▶ **WHAT IS NEEDED**
The whole listing is to be written out again exactly; the pictures are not.

▶ **DATA SEGMENT**
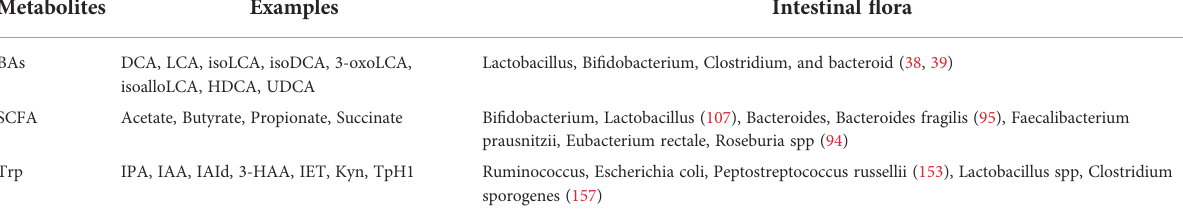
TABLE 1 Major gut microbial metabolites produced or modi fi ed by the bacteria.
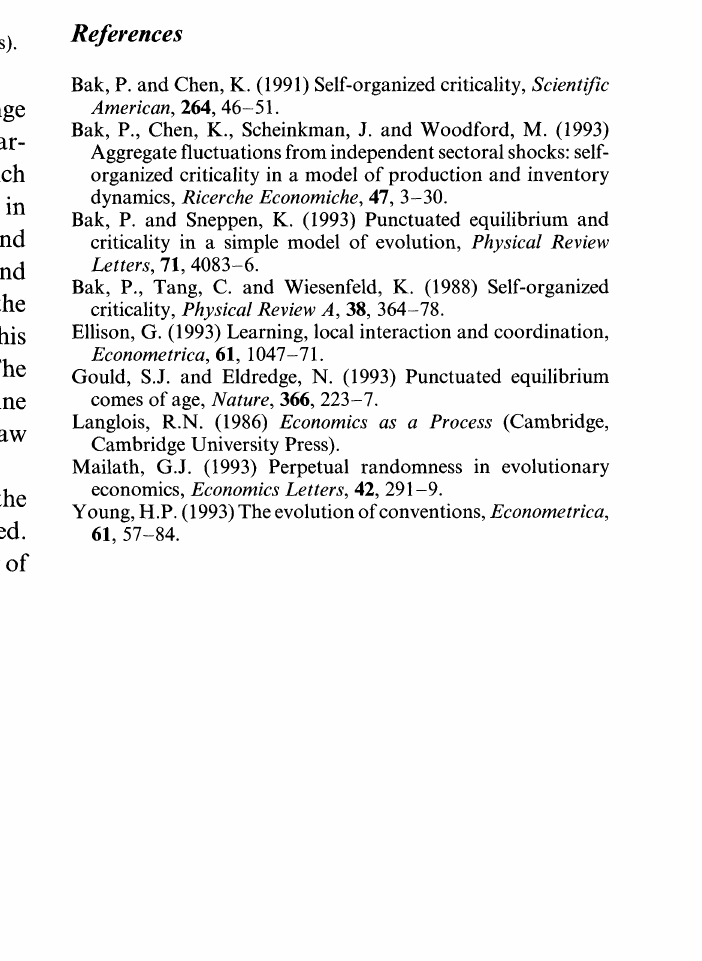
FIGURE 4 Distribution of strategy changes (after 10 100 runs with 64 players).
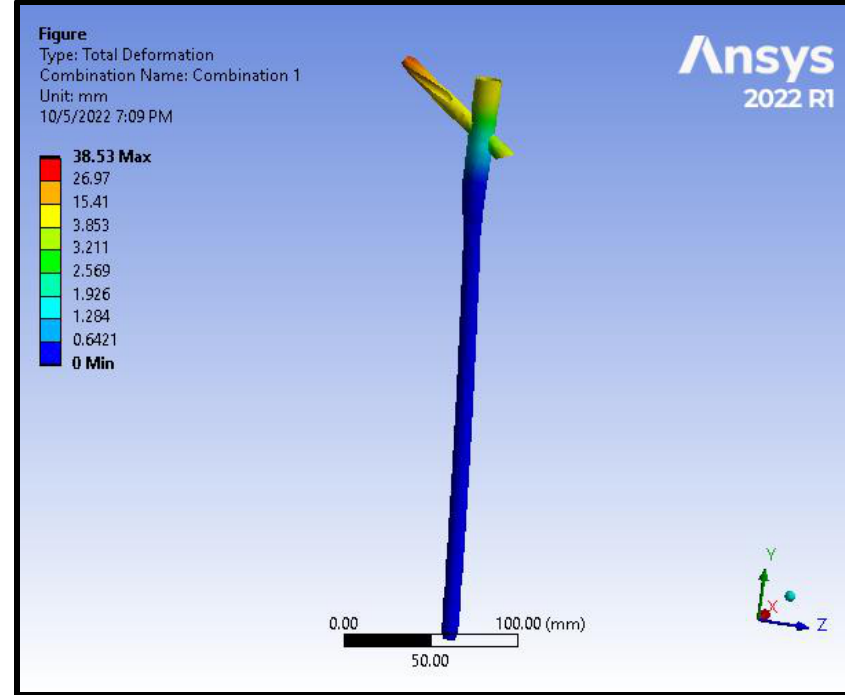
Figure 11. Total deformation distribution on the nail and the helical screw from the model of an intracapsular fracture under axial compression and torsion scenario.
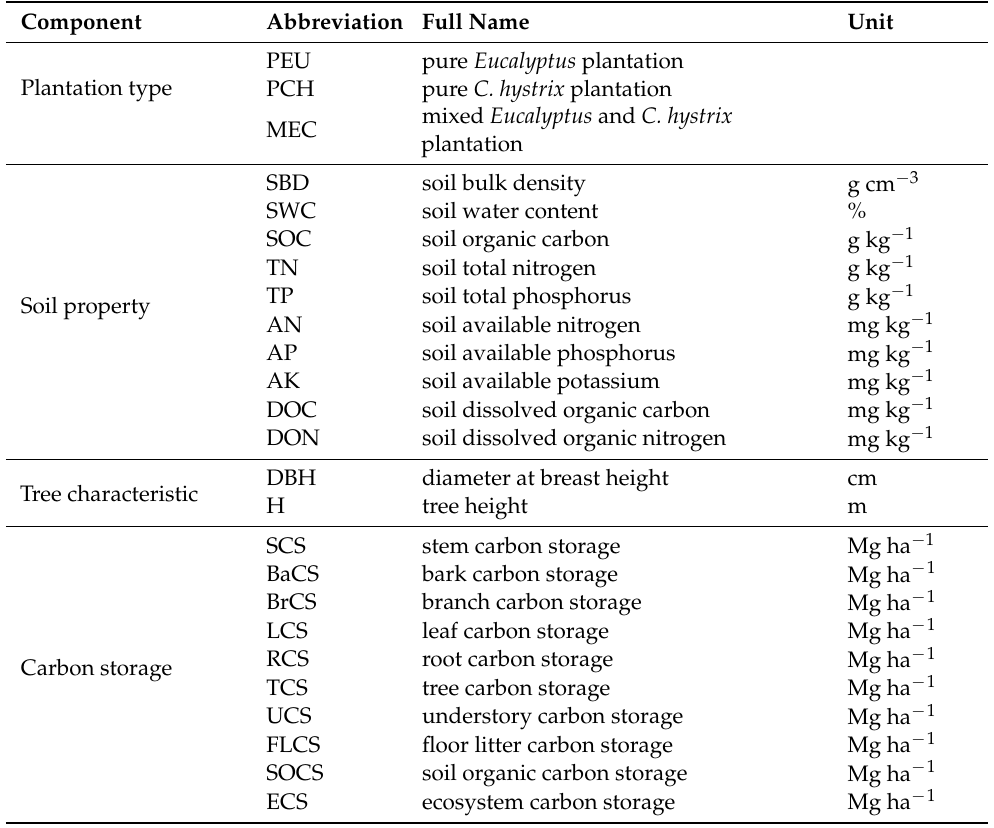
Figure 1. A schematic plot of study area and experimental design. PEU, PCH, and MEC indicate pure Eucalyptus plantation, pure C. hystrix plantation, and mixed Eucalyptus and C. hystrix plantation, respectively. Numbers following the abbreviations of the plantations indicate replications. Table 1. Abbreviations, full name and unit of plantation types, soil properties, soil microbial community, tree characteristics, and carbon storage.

▶ **WRITTEN RESPONSE**
TABLE 1 Major gut microbial metabolites produced or modi fi ed by the bacteria.
FIGURE 4 Distribution of strategy changes (after 10 100 runs with 64 players).
Figure 11. Total deformation distribution on the nail and the helical screw from the model of an intracapsular fracture under axial compression and torsion scenario.
Figure 1. A schematic plot of study area and experimental design. PEU, PCH, and MEC indicate pure Eucalyptus plantation, pure C. hystrix plantation, and mixed Eucalyptus and C. hystrix plantation, respectively. Numbers following the abbreviations of the plantations indicate replications. Table 1. Abbreviations, full name and unit of plantation types, soil properties, soil microbial community, tree characteristics, and carbon storage.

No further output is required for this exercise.